An Information Geometric Treatment of Maximum Likelihood Criteria and Generalization in Hidden Markov Modeling
Publication or External Link
It is shown here that several techniques for masimum likelihood training of Hidden Markov Models are instances of the EM algorithm and have very similar descriptions when formulated as instances of the Alternating Minimization procedure. The N-Best and Segmental K-Means algorithms are derived under a minimum discrimination information criterion and are shown to result from an additional restriction placed on the minimum discrimination information formulation which yields the Baum Welch algorithm. This uniform formulation is employed in an exploration of generalization by the EM algorithm.

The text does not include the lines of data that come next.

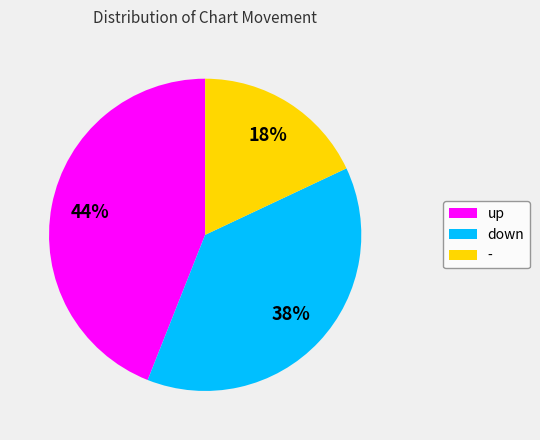

Which category has the biggest portion of the pie?

up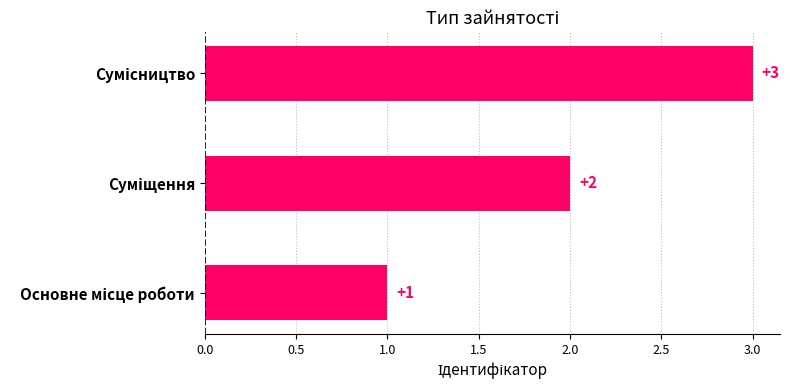

What is the maximum value shown in the chart?

3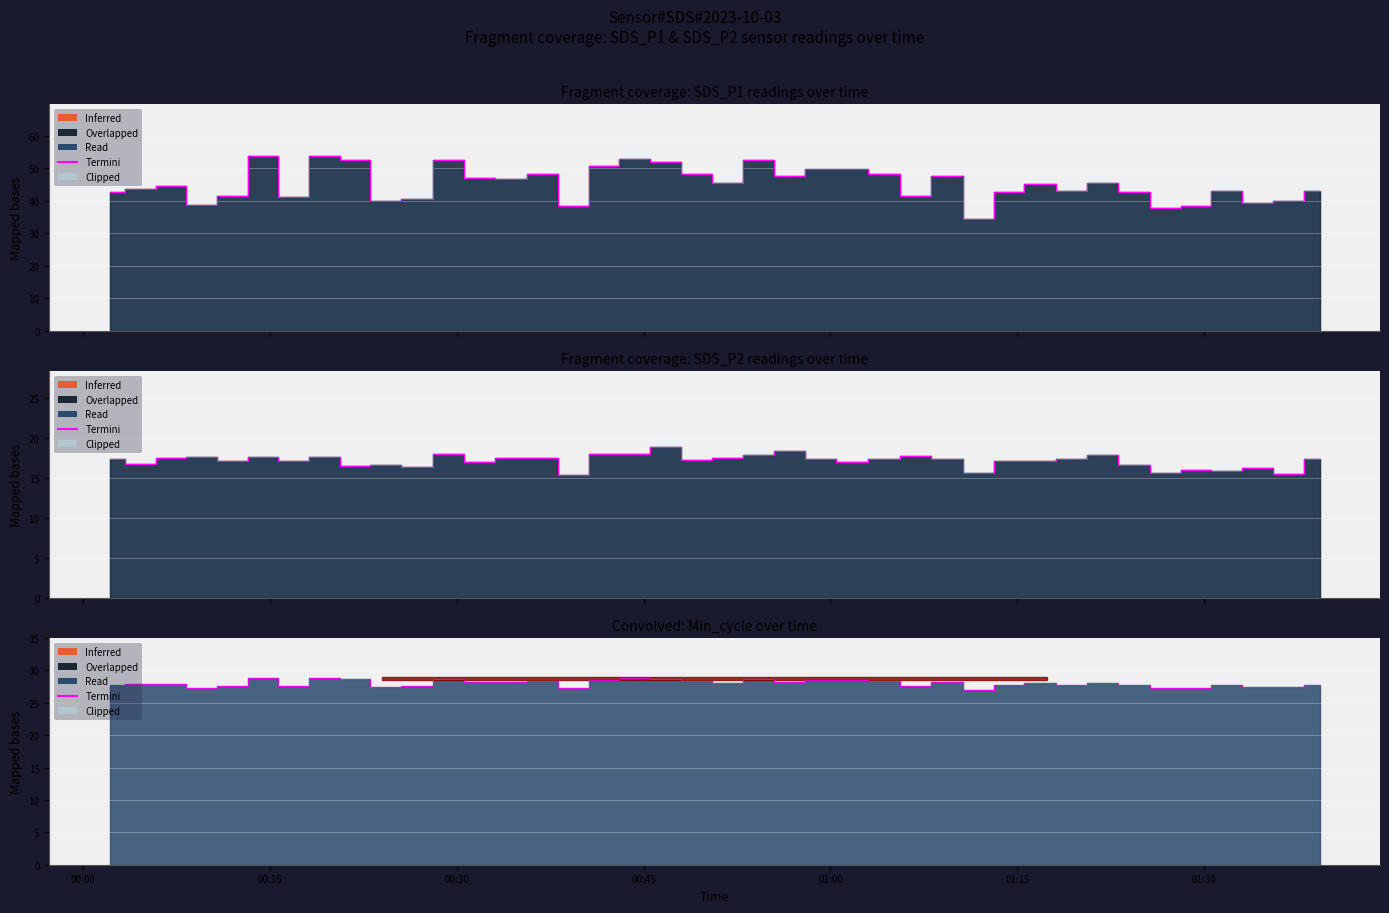

What is the difference between the maximum and minimum values?

1.9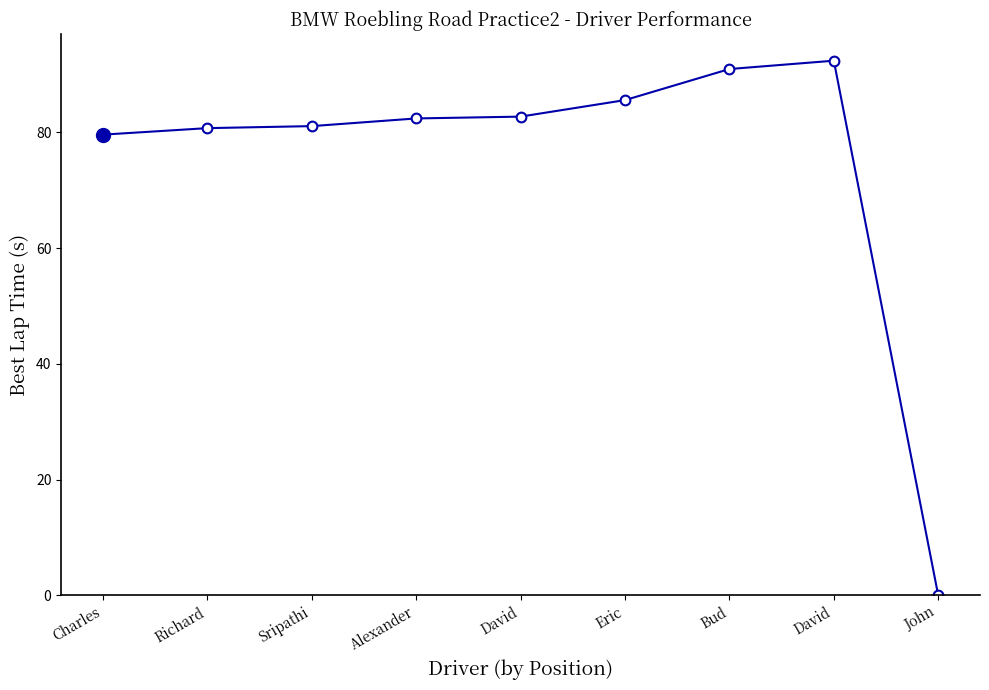

Which label corresponds to the smallest value in the chart?

John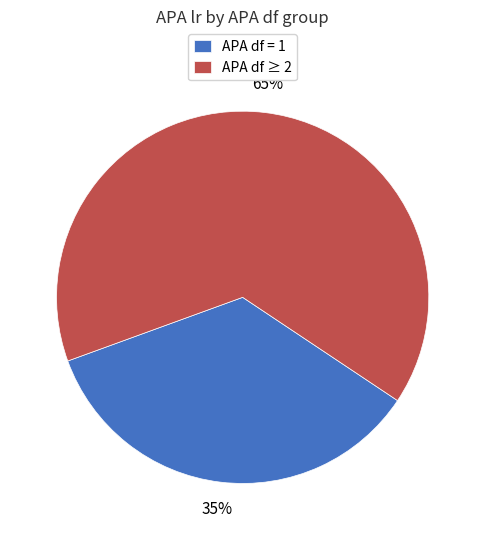

Rank the categories by value from lowest to highest.

APA df = 1, APA df ≥ 2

It has been noted that the EM algorithm can introduce artifacts as training progresses. A related phenomenon is that over-training can occur; although the performance as measured on the training set continues to improve as the algorithm progresses, performance on related data sets may eventually begin to deteriorate. This is inherent in the maximum likelihood criterion and its cause can be seen when the training problem is stated in the Alternating Minimization framework. A modification of the maximum likelihood training criterion is suggested to counter this behavior and is applied to the broader problem of maximum likelihood training of exponential models from incomplete data. It leads to a simple modification of the learning algorithms which relates generalization to learning speed. Relationships to other techniques which encourage generalization, particularly methods of incorporating prior information, are discussed.